【抗体デザイン】抗体デザインもトランスフォーマーベースの深層学習モデルで

論文タイトル

Generative Language Modeling for Antibody Design

出典

https://www.biorxiv.org/content/10.1101/2021.12.13.472419v1

確認したいこと

  • 抗体デザインの最新手法

要旨

抗体配列を生成する深層学習モデル ImmunoglobulinLanguageModel(IgLM)を紹介した論文です。

解説など

メソッド

IgLMは、抗体に特化した、配列生成のための深層学習モデルです。

新規タンパク質やナノボディを設計するための配列生成手法には、これまで自己回帰生成モデルが利用されていました。しかし、これらの生成モデルは一方向性であるため、制限された特定の配列の再設計に使用することはできません。

そこで本手法では、生成モデルとして、 HuggingFace Transformersライブラリに実装されているGPT-2 Transformerデコーダーアーキテクチャを使用しています。

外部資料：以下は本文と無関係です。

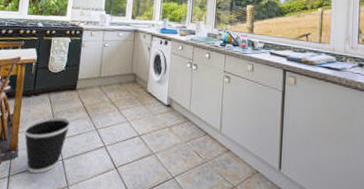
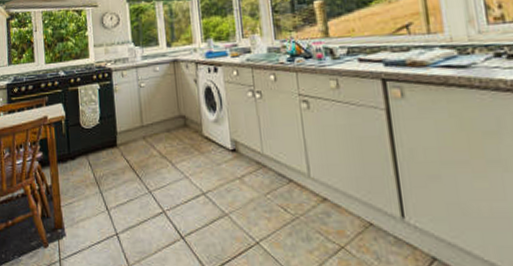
wastebasket: present [24,117,71,173] -> none [66,182,118,253]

これは先日の記事で紹介されたアーキテクチャと同じものです。

モデルの訓練では、マスクされる配列(スパン)がランダムに選択され、各配列内の任意のスパンを埋めることを目標にモデルを学習していきます。

上記は、Donahueetalによって提案された、InfillingbyLanguage Modeling(ILM)フレームワークに従っています。

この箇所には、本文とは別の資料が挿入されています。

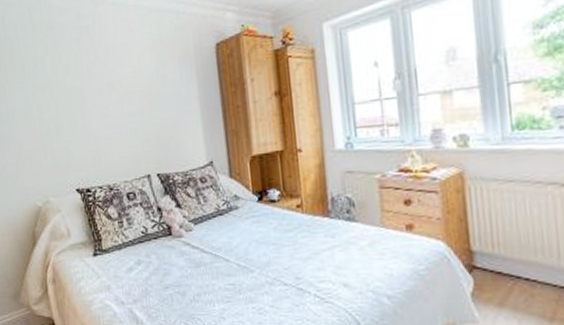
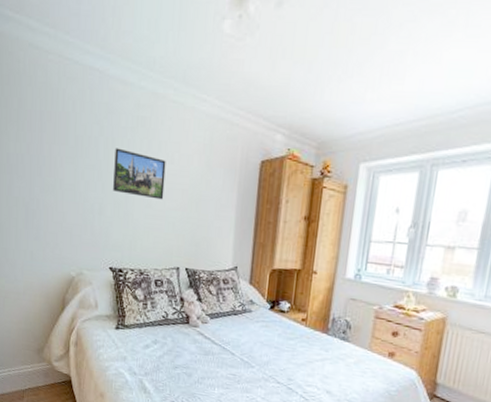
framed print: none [62,62,121,108] -> present [113,148,166,200]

訓練に供するデータには、Observed Antibody Spaceデータベースから取得した、558Mの配列が使用されているとのことです。

結果

構築されたモデルから生成される配列をテストデータセットを使って評価しています。

やはり、フレームワークに比べるとCDRではパープレキシティ(モデルの予測精度、低いほど予測に適している)が高いとのことです。特にHCDR3では、その高さが顕著でした。

しかし、アミノ酸の特徴分類をt-SNEで可視化すると、電荷や疎水性などの性質に応じてクラスタ化されているように見えることから、アミノ酸残基の性質を抽出できているように思います。

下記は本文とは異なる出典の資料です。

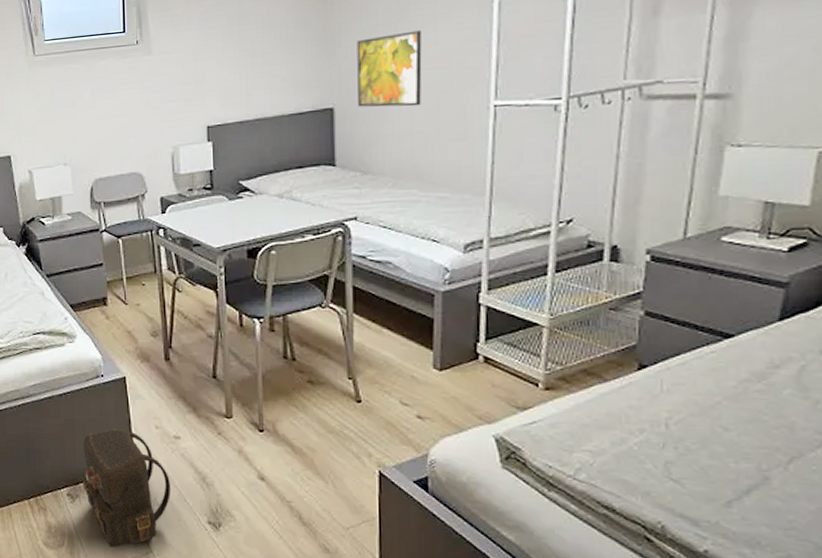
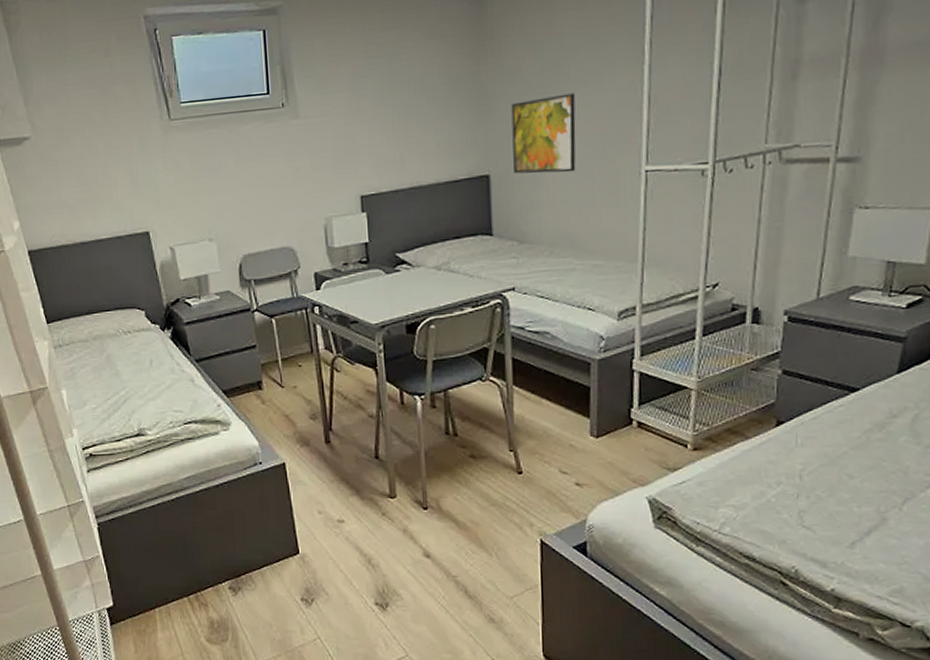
backpack: present [82,428,172,548] -> none [243,517,337,638]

また、IgLMで生成された重鎖と軽鎖配列をランダムにペアリングし、ColabFoldを使用して予測構造を生成してみると、適切に構造が折りたたまれていることがわかります。

実際に、IgLMからサンプリングして、抗組織因子抗体(1JPT)のCDR H3ループを多様化し、1,000配列の合成ライブラリーを生成する事例も紹介されています。IgLMで設計された配列は、ランダム変異よりも全体的に低い凝集傾向、高い溶解性、高いヒト配列との相同性があったとのことです。

本モデルは、ラクダ重鎖配列でコンディショニングすることで、ナノボディの配列を生成することも可能です。

最新のTransformersをベースに構築されたモデルを、抗体デザインに適応した事例として、試金石となる論文だと感じました。特にモデルをコンディショニングして様々な用途に特化した予測が可能である点は、とても利便性が高いと思います。コードの公開はありませんが、同様の手法でモデルを構築してみたいと思いました。